Unraveling the Impact of Common-Ion Effect on Acidic CO<sub>2</sub> Electroreduction via Exploring Local pH Variation
Yafei Yao, Shuyan Xu, H. Bu, Yan Wen, Zhe Zheng, Dan Ren, Ming Ma
Abstract
Understanding the determinants of local pH in acidic CO 2 electroreduction (CO 2 R) is crucial for suppressing the competing hydrogen evolution reaction (HER). Here we reveal that although the interplay between the formation rate of current-induced OH – and the transport of H + from the bulk electrolyte determines the local pH in acidic media, the construction of local alkalinity that mitigates HER from proton reduction is also closely linked to the presence of alkali cations owing to the conservation of local electroneutrality.
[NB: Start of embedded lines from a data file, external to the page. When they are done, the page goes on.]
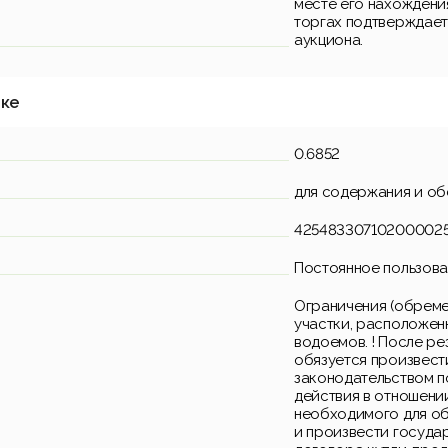
месте его нахождения
торгах подтверждает
аукциона.
тке
0.6852
для содержания и об
42548330710200002
Постоянное пользов
Ограничения (обреме
участки, расположен
водоемов. ! После р
обязуется произвест
законодательством п
действия в отношении
необходимого для об
и произвести госуда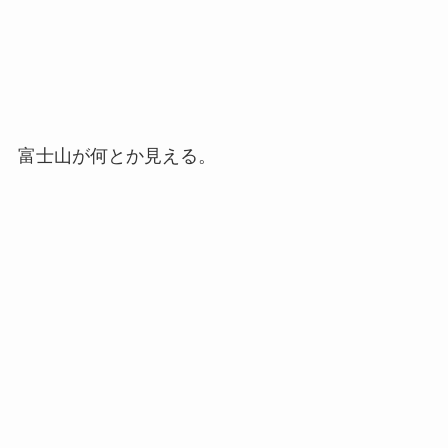
富士山が何とか見える。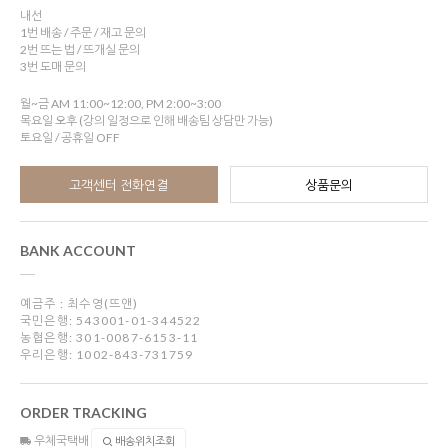
내선
1번 배송 / 주문 / 재고 문의
2번 뜨는 법 / 뜨개실 문의
3번 도매 문의
월~금 AM 11:00~12:00, PM 2:00~3:00
목요일 오후 (강의 일정으로 인해 배송팀 상담만 가능)
토요일 / 공휴일 OFF
고객센터 전화연결
상품문의
BANK ACCOUNT
예금주 : 최수영(뜨앤)
국민은행: 543001-01-344522
농협은행: 301-0087-6153-11
우리은행: 1002-843-731759
ORDER TRACKING
우체국택배
배송위치조회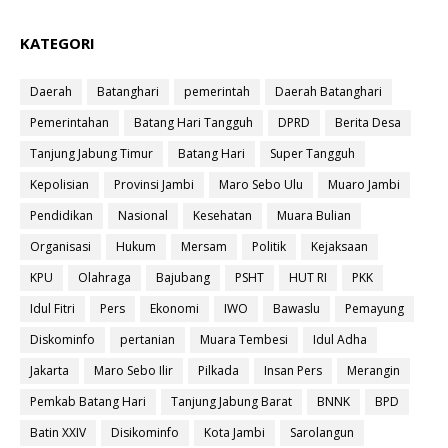
KATEGORI
Daerah
Batanghari
pemerintah
Daerah Batanghari
Pemerintahan
Batang Hari Tangguh
DPRD
Berita Desa
Tanjung Jabung Timur
Batang Hari
Super Tangguh
Kepolisian
Provinsi Jambi
Maro Sebo Ulu
Muaro Jambi
Pendidikan
Nasional
Kesehatan
Muara Bulian
Organisasi
Hukum
Mersam
Politik
Kejaksaan
KPU
Olahraga
Bajubang
PSHT
HUT RI
PKK
Idul Fitri
Pers
Ekonomi
IWO
Bawaslu
Pemayung
Diskominfo
pertanian
Muara Tembesi
Idul Adha
Jakarta
Maro Sebo Ilir
Pilkada
Insan Pers
Merangin
Pemkab Batang Hari
Tanjung Jabung Barat
BNNK
BPD
Batin XXIV
Disikominfo
Kota Jambi
Sarolangun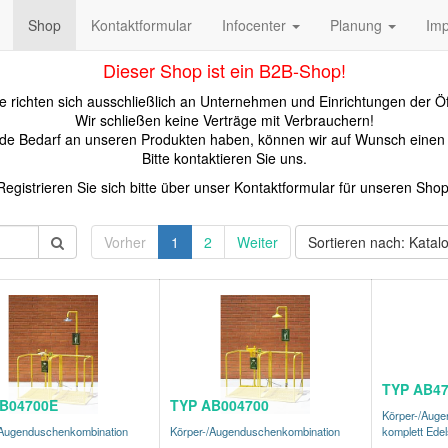
Shop
Kontaktformular
Infocenter
Planung
Im
Dieser Shop ist ein B2B-Shop!
 richten sich ausschließlich an Unternehmen und Einrichtungen der Öf
Wir schließen keine Verträge mit Verbrauchern!
kunde Bedarf an unseren Produkten haben, können wir auf Wunsch eine
Bitte kontaktieren Sie uns.
Registrieren Sie sich bitte über unser Kontaktformular für unseren Shop
Vorher
1
2
Weiter
Sortieren nach: Katalo
TYP AB47
B04700E
TYP AB004700
Körper-/Auge
/Augenduschenkombination
Körper-/Augenduschenkombination
komplett Edel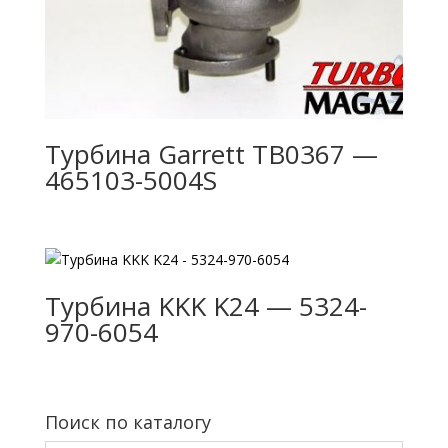
Турбина Garrett TB0367 —
465103-5004S
Турбина KKK K24 — 5324-
970-6054
Поиск по каталогу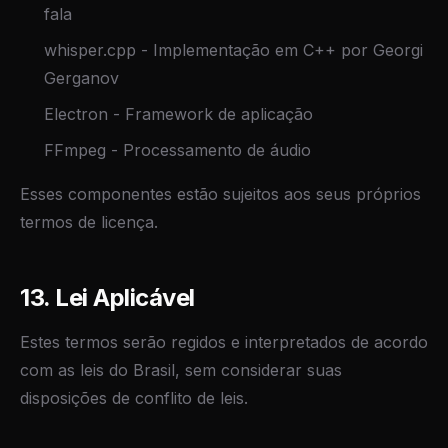
fala
whisper.cpp - Implementação em C++ por Georgi
Gerganov
Electron - Framework de aplicação
FFmpeg - Processamento de áudio
Esses componentes estão sujeitos aos seus próprios
termos de licença.
13. Lei Aplicável
Estes termos serão regidos e interpretados de acordo
com as leis do Brasil, sem considerar suas
disposições de conflito de leis.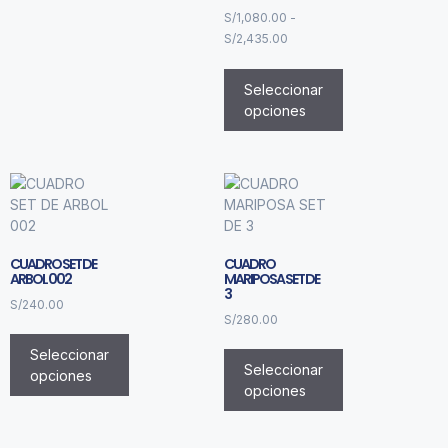
S/
1,080.00
-
S/
2,435.00
Seleccionar
opciones
CUADRO SET DE
CUADRO
ARBOL 002
MARIPOSA SET DE
3
S/
240.00
S/
280.00
Seleccionar
Seleccionar
opciones
opciones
Notably, we found the influence of cations on catalytic performance in acid (pH ≤ 1.2) strongly depends on the anion species by comparing the commonly used K 2 SO 4 and KCl electrolytes in the acidic CO 2 R field. Under identical bulk pH adjusted with sulfuric acid, we found that the common-ion effect of the anion leads to a substantially larger amount of HSO 4 – when using K 2 SO 4 electrolytes compared to the utilization of KCl electrolytes. The extra HSO 4 – in commonly used sulfate electrolytes not only offers an additional proton source for HER but also buffers the local pH during acidic CO 2 R. In situ Raman spectroscopy was employed to determine the trend of local pH variation, proving the role of the common-ion effect in the local pH.